Have you ever made something and then seen it posted everywhere days later? The Accidental Locavore did that the other day, purely by accident, attempting my take on Rachel Khoo's version of pot au feu. Then, in the Food 52 newsletter, what is the star of the show? Yup -- or should I say oui? -- pot au feu. You may know it as New England boiled dinner or bolito misto -- no matter, it's essentially some nice, big hunks of beef stewed for a long time with root vegetables (I can see you're wondering, what makes pot au feu different from beef stew? With pot au feu, the liquid is a clear broth, which you get from cooking the meat slowly in water and skimming off any junk that floats to the top). You can eat it all together, or serve the broth separately. Part of the fun with it is all the side dishes: cornichons, pickled onions, mustards, horseradish and various sauces to add or not, as you see fit. It's a great excuse to play with your food and make every bite different!
Traditionally, it's made with a variety of beef parts and what they all have in common is that they're usually inexpensive parts and they're the bits that do well with long slow cooking. We happened to have some oxtails and beef shanks, courtesy of Susan at Brykill Farms who added them to our annual share of an eighth of a cow, knowing that we'd find something creative to do with them. Here's a heads-up: if you, too, want to be on the cutting edge, look for beef shanks to be the next trendy "undiscovered" bit of beef soon to be trending upwards. And with Susan's beautiful local grass-fed beef, I knew whatever I cooked was going to be great!

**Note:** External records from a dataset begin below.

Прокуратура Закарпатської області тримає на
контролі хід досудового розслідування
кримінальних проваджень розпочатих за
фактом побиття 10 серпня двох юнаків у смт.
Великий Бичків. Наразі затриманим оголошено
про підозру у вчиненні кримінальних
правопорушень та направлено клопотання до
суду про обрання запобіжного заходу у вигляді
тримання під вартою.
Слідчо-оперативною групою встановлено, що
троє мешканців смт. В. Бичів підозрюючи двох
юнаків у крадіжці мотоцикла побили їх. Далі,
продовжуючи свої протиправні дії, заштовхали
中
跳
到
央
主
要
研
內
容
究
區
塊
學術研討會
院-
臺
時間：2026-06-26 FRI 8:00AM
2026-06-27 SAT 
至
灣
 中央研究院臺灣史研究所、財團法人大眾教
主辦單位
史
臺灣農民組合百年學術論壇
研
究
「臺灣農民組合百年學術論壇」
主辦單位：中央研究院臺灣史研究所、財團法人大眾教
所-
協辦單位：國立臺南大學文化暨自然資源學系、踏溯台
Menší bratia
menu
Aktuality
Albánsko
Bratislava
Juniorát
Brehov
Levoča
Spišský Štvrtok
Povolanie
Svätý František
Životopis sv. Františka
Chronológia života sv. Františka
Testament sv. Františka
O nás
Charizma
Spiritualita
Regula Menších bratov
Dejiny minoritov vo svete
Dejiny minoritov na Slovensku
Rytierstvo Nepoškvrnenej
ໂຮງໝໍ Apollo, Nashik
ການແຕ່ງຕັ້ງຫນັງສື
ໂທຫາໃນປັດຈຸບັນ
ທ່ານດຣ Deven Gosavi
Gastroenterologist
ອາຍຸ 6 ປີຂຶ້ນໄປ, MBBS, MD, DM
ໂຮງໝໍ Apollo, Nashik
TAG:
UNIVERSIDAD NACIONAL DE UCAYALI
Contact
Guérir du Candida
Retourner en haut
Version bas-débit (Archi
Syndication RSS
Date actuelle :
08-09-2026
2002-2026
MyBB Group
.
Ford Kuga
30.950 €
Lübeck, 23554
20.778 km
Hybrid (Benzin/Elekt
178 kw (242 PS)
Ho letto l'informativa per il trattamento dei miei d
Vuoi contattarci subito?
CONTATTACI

Rachel called for beef cheeks and oxtails in her recipe, Food 52 uses short ribs and Patricia Wells uses shanks, short ribs and marrow bones in Bistro Cooking. The idea is to have a mix with some hefty bones to flavor and enrich the broth. When the meat is almost ready to serve, you add in root vegetables. Things like carrots, parsnips, turnips that won't turn to mush and cloud up your broth. Potatoes are an option but purists usually cook them separately and add them to the serving platter. Same with cabbage cut in chunks, which I like to add so you have the green veg thing working.
What's your favorite accompaniment to pot au feu?